Task set:
**A)** Quote the Chapter 39 summary word for word from "by Ray Bradbury" to "its own weapons.".
**B)** Extend the Chapter 39 summary of Something Wicked This Way Comes beyond its last bullet point.

Quoted passage:
══════

Something Wicked This Way Comes


by Ray Bradbury

Something Wicked This Way Comes Chapter 39 Summary

  • Will reassures his father, insisting that he has always been there to help the boys.
  • Charles refutes the point. He tells his sons that the carnival preys on those unconnected to the community, those whose cries of help will not be heard.
  • Charles launches into a lecture on good and evil, autumn and summer. He says that there is fear on both sides, and that goodness has its own weapons.
  • He begins talking of love. He tries to formulate his concepts in words that will resonate with the boys. He wants to talk about love as common cause and shared experience.
  • He tells the boys to imagine a soldier and a farmer put together for a long train ride who bond over a love of running.
  • Charles pauses, but Will and Jim's eyes both urge him on.
  • Charles finishes his little speech. He estimates that the autumn people will visit them in about two hours, given the closing time at the carnival.
  • Jim goes to the window and listens to the calliope. He asks if it is bad.

══════

Given data:
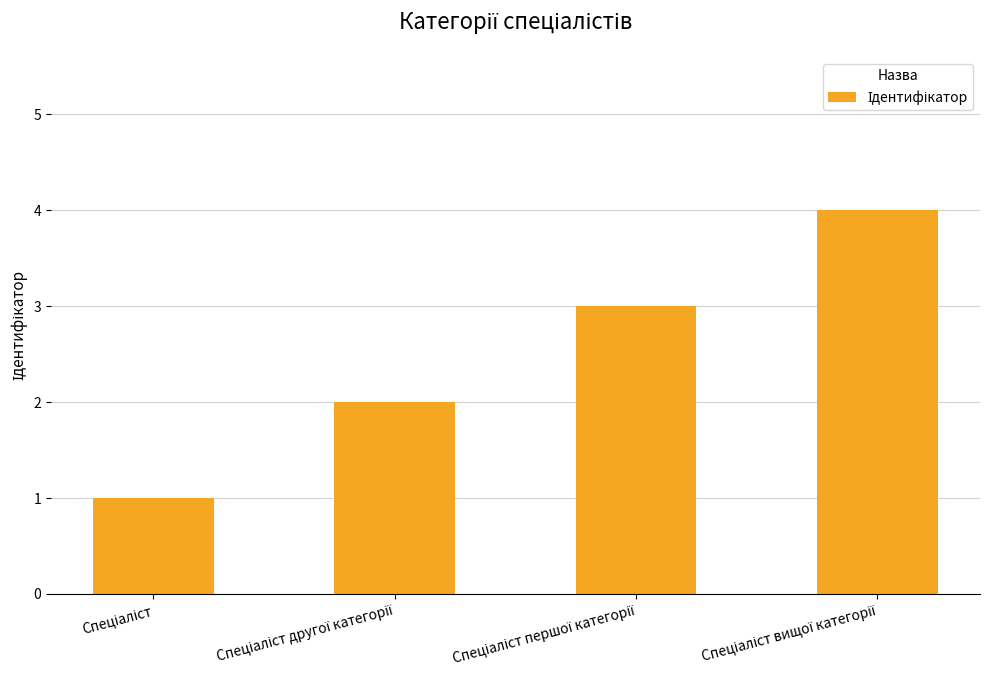

What is the greatest value displayed?

4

══════

Answers given:
**A)**
by Ray Bradbury

Something Wicked This Way Comes Chapter 39 Summary

  • Will reassures his father, insisting that he has always been there to help the boys.
  • Charles refutes the point. He tells his sons that the carnival preys on those unconnected to the community, those whose cries of help will not be heard.
  • Charles launches into a lecture on good and evil, autumn and summer. He says that there is fear on both sides, and that goodness has its own weapons.

**B)**
  • Will's father reminds him that you can't get something for nothing. He cautions that the carnival people make empty promises.
  • Jim asks where these people came from.
  • Charles launches into another mini-lecture, this one describing "deadfalls, mantraps, bone-crunchers, head-achers, flesh-twitchers, soul-skinners" (39.30).
  • The boys realize that Mr. Cooger and Mr. Dark are both centuries old, since the carnival allows them to subtract years at will.
  • Mr. Halloway describes the carnival people in full terms, telling the boys that the carnival lives off of fear and pain and guilt.
  • He tells them that his knowledge is bodily: he feels it. He tastes it. His skeleton knows.